On Tue, 2006-10-24 at 16:26 -0500, Nick Sieger wrote:
> I for one am still interested.  I was looking at the rubyfront grammar
> this weekend and I don't think it should be too hard to port to ANTLR
> 3.
> 
> Also, what about the idea of a multi-pass parser?  With Ruby's syntax
> so complex, it might help to break down into several stages for
> understandability.

That was Terence's opinion as well, if I remember correctly (Hi Ter!).
I've not had time to look at the RubyFront grammar deeply, but I was a
little surprised that Yong Zhi was apparently able to do heredocs
without multiple passes, actually.

> Also, on the JRuby project, we have a need for a more fault-tolerant
> parser because eventually IDEs will be using it to parse partial
> source files for refactoring and analysis.  Any ideas here? 

Well ... not much.  One bit of advice from my minor experience in
hand-rolling "fuzzy" parsers for reverse-engineered languages: it's
really easy for "fuzzy" parsers to turn into effectively meaningless
piles of heuristics.

You need a strict grammar as a starting point anyway.  At that point,
you can make a "fuzzy" version largely by establishing specific
"fallback points" where things can end up in an "unparsable blob"
terminal, and otherwise keep it as strict as possible.  Some heuristics
(perhaps as a second pass) are okay, but you have to be able to account
for their interactions so that you don't mis-match a valid input.
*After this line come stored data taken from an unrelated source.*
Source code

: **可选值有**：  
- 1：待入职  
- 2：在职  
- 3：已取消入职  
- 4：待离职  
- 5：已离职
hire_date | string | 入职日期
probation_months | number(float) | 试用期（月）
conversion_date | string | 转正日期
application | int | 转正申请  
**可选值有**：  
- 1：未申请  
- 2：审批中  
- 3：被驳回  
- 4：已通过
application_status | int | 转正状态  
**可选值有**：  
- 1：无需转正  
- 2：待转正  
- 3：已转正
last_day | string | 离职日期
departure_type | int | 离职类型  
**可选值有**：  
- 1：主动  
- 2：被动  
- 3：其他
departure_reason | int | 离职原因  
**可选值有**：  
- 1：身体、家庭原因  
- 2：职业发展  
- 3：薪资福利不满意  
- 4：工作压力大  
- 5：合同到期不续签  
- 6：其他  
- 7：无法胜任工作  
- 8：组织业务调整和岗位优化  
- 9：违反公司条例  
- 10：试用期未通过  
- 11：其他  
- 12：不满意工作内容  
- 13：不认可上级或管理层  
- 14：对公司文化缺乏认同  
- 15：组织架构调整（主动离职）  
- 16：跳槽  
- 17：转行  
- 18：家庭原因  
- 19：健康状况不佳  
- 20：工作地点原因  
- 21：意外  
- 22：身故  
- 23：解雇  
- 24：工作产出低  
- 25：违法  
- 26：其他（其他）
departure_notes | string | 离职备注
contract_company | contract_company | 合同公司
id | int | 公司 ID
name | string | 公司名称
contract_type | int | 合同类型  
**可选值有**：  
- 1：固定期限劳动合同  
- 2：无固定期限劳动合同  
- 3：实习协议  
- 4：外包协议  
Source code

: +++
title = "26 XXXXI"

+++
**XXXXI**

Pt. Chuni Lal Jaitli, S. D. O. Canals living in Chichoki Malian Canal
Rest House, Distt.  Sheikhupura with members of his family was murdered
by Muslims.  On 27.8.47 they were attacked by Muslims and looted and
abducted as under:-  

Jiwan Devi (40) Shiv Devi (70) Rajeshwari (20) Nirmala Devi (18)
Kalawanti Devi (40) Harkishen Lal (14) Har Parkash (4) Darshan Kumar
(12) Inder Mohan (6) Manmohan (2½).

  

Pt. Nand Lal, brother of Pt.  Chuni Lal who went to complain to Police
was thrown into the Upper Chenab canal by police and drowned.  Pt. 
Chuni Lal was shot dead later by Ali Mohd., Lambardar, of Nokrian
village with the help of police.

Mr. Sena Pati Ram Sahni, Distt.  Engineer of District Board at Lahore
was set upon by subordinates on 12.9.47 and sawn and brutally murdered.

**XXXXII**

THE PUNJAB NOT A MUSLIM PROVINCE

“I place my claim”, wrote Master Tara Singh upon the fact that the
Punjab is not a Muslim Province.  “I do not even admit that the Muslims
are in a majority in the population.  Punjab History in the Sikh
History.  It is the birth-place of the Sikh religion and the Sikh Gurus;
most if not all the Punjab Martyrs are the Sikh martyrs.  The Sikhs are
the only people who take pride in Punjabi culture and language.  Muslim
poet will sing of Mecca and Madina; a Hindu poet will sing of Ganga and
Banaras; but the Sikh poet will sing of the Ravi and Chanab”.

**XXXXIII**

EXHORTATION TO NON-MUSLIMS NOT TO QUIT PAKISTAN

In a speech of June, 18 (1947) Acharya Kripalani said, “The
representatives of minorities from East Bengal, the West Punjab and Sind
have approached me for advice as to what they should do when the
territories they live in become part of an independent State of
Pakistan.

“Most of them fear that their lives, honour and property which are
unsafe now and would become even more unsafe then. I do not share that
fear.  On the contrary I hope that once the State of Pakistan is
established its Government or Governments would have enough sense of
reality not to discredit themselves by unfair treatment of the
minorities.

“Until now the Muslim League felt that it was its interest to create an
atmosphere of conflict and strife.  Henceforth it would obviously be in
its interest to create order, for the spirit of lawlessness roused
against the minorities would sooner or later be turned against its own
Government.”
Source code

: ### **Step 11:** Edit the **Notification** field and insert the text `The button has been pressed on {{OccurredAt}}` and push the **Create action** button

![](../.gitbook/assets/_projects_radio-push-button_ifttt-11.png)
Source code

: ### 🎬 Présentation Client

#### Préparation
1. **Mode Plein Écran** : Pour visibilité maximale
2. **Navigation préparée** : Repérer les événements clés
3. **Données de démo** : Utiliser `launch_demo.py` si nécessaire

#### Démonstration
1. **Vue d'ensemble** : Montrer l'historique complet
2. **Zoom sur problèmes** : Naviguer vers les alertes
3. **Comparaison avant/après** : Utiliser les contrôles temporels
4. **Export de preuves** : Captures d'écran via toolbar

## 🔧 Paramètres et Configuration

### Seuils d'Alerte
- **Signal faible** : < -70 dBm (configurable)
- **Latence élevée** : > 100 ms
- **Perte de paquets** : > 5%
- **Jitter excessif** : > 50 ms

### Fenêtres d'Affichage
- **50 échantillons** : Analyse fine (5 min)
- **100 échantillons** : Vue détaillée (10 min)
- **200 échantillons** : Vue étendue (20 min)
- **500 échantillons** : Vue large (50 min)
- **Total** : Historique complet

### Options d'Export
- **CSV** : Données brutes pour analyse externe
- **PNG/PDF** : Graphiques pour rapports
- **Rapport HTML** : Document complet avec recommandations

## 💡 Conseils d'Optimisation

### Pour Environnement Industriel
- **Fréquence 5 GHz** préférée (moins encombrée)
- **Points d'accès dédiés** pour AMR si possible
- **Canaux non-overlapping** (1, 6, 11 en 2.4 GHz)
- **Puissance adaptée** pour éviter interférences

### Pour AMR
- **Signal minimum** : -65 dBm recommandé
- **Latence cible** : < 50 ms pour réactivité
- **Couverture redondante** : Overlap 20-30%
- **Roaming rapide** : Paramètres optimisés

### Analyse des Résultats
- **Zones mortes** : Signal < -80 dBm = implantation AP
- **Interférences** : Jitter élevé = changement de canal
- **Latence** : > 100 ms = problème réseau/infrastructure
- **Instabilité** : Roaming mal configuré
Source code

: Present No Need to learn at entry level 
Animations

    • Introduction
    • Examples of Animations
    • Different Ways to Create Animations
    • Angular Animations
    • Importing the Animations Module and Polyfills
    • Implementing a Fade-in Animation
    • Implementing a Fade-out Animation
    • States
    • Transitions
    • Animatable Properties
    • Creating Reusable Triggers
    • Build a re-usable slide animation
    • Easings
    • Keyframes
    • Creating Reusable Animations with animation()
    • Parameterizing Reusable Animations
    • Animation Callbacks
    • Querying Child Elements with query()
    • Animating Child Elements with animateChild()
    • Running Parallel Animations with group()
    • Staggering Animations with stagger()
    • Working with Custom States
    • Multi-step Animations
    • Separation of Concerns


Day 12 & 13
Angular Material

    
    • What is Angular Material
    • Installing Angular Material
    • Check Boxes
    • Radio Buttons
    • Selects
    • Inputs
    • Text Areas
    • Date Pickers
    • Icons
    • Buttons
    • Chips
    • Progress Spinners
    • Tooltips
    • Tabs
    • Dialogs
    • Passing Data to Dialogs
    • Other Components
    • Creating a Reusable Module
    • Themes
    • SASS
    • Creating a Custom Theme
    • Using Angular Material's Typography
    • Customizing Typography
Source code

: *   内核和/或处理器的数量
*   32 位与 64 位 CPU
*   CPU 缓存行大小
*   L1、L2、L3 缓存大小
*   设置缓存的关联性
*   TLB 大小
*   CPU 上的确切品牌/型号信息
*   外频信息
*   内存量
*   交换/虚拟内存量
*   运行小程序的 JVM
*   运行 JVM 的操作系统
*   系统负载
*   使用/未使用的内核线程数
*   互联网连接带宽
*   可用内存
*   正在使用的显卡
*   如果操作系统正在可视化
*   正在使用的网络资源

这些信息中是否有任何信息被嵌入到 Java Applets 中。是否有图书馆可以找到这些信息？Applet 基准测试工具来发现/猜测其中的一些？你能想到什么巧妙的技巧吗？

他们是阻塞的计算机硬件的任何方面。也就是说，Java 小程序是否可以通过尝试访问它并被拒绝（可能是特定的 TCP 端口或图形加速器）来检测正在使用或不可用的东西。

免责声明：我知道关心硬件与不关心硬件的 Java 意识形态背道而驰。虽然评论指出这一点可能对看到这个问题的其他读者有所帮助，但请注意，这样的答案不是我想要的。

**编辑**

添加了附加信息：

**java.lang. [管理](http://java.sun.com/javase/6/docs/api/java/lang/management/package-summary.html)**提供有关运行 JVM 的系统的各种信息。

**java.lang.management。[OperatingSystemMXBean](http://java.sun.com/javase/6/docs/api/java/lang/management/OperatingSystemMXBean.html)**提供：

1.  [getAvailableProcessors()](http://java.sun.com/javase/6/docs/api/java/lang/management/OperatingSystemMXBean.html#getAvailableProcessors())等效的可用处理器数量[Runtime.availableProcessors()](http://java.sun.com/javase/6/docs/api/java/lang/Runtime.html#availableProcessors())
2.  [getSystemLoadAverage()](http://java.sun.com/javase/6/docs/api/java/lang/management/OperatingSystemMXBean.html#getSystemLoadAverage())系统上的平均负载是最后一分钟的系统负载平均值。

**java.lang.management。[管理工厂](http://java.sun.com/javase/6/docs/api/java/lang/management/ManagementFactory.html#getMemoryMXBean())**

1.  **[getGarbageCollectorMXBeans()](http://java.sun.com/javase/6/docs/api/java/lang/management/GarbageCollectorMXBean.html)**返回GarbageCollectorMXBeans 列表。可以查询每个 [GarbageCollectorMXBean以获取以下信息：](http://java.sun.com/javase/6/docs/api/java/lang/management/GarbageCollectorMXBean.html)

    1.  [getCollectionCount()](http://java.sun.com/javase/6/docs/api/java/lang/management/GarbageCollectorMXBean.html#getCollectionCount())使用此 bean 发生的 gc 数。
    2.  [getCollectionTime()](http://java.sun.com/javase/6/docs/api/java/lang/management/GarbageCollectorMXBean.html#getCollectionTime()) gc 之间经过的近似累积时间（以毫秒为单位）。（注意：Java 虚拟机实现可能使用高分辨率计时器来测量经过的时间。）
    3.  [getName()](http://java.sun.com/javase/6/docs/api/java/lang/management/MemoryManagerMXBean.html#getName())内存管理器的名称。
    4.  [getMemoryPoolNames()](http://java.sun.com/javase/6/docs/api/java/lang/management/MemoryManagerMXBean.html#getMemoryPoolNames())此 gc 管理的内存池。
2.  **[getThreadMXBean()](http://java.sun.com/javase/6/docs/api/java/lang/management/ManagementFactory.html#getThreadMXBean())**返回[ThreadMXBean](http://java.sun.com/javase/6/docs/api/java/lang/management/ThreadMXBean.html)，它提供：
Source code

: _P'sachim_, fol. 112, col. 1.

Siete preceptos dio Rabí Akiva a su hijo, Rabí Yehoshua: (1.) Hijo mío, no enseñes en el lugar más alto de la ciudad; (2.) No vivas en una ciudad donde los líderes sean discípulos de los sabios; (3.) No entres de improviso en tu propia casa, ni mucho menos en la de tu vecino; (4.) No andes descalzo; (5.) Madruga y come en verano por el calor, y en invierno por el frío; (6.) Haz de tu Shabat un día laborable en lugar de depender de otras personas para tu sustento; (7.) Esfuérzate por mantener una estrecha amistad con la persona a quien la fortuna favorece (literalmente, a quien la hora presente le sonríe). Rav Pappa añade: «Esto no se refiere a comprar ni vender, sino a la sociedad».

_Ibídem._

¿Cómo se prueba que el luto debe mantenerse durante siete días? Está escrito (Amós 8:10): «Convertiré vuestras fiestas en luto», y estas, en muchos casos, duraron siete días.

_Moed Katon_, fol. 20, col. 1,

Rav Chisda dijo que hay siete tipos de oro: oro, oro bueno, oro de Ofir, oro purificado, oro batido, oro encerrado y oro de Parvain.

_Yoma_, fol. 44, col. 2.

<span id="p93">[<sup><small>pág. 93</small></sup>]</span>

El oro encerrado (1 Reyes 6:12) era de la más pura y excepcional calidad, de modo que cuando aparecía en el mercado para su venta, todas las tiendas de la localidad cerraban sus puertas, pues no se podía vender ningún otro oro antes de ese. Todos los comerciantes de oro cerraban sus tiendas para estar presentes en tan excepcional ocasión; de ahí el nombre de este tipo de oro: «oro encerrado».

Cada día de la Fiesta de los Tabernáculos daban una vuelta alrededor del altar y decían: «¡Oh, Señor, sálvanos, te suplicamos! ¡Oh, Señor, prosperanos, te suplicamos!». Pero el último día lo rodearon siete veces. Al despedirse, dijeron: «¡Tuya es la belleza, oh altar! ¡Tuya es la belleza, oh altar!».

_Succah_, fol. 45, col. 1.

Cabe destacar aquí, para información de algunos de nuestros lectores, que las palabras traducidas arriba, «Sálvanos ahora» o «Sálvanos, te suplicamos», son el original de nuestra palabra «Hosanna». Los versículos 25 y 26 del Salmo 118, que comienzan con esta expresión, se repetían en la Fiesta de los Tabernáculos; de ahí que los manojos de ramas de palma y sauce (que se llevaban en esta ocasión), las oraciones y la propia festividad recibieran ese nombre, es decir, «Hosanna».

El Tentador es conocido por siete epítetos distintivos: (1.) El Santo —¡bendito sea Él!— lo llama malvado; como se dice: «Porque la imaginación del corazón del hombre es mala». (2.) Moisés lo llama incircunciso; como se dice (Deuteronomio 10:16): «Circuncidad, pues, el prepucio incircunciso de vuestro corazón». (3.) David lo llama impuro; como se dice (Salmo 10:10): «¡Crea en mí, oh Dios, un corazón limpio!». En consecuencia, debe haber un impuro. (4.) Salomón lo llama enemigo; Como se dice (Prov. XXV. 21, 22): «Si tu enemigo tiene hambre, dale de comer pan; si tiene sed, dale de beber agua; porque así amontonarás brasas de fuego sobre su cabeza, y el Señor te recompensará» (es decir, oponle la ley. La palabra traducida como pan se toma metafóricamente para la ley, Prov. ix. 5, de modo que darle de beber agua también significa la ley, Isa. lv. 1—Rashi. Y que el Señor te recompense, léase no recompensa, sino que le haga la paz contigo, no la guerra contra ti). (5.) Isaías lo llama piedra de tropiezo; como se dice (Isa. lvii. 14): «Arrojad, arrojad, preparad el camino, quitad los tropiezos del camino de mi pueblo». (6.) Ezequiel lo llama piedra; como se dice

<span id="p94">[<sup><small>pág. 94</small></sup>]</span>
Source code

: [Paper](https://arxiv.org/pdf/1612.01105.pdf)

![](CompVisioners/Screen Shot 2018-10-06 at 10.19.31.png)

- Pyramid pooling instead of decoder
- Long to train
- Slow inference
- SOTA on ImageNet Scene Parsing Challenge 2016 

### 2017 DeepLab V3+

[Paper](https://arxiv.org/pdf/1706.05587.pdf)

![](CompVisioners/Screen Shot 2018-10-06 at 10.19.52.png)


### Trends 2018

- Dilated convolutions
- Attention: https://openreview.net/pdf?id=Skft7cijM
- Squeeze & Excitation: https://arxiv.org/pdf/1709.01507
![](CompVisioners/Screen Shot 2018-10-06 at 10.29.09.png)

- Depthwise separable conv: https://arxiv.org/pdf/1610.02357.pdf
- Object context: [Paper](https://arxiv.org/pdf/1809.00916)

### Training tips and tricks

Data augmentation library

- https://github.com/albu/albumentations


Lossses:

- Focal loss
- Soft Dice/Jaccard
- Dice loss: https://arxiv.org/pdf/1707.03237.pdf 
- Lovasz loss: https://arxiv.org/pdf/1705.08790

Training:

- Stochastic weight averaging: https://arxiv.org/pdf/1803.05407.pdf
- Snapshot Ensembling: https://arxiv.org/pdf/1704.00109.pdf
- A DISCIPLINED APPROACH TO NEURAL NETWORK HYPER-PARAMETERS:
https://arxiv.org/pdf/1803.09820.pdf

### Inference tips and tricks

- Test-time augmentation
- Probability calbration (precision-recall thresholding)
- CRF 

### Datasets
In the case of an IDE, those same fallback points might be good units of
granularity at which to only re-parse subranges of a changed file --
that way, you can localize the effects of things like edits which result
in mismatched braces.

Terence might have some more useful ideas and/or practical experience
about that sort of thing as well.  HE'S the grammar expert after all. :)

> MenTaL: I don't think you made it to RubyConf did you?  Sorry you
> missed it.

No ... I probably won't go until/unless I would be giving a
presentation, honestly.  Unless I was sure to contribute significantly,
I wouldn't feel right taking up a scarce slot.